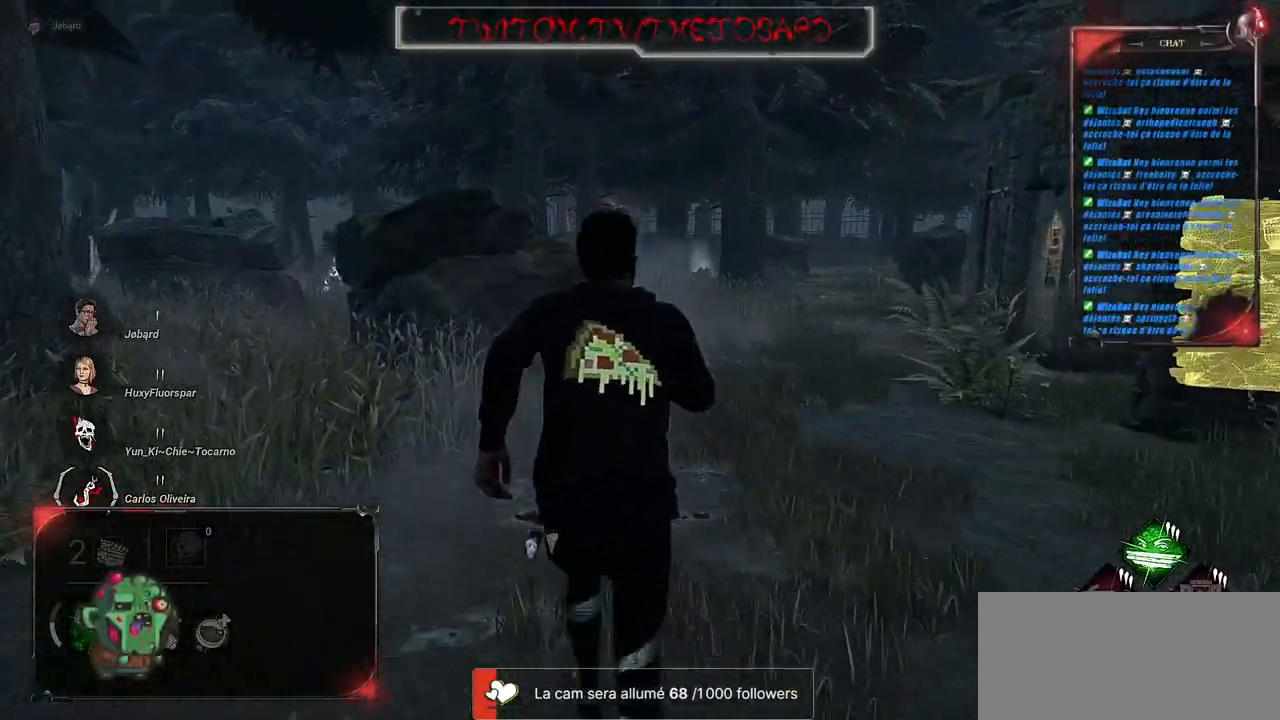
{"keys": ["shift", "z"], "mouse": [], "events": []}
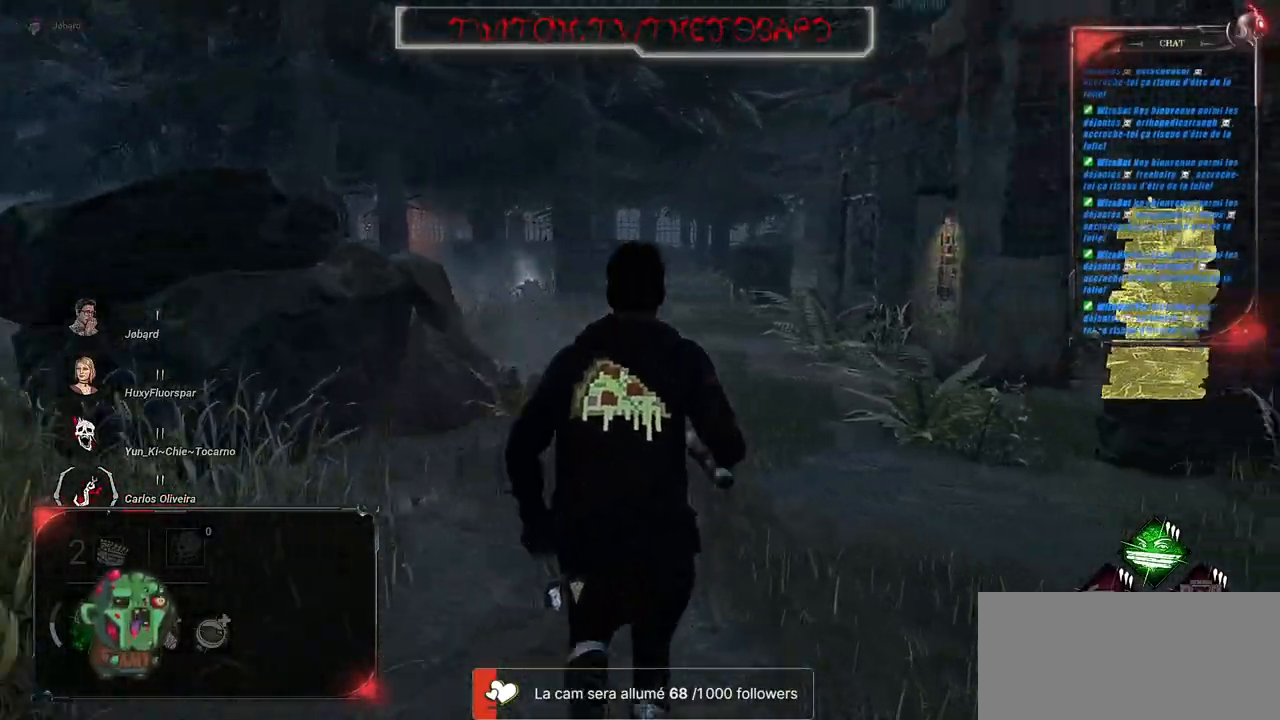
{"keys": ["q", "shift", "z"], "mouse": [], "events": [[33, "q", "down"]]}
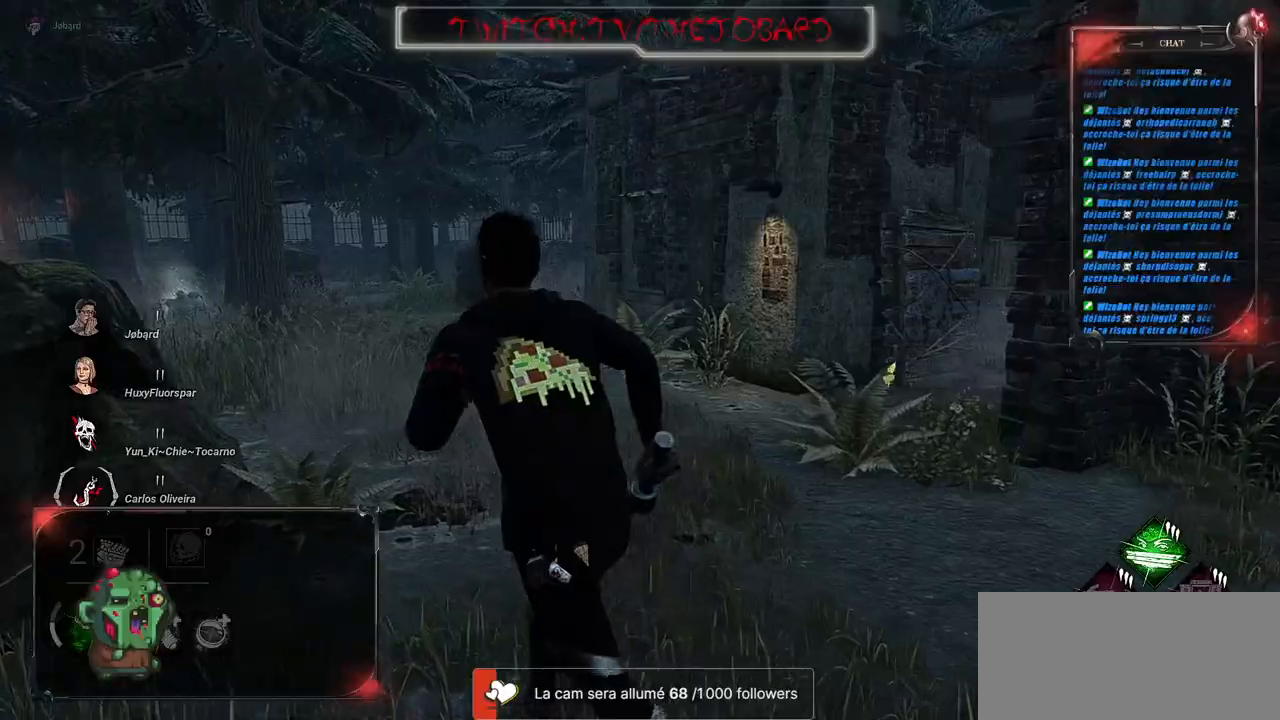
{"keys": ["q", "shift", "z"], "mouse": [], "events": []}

> _YOUR GOAL_: Skip the pictures, then return the rest of the data exactly.

> _ANSWER TO THIS EXERCISE_:
{"keys": ["shift", "z"], "mouse": [], "events": []}
{"keys": ["q", "shift", "z"], "mouse": [], "events": [[33, "q", "down"]]}
{"keys": ["q", "shift", "z"], "mouse": [], "events": []}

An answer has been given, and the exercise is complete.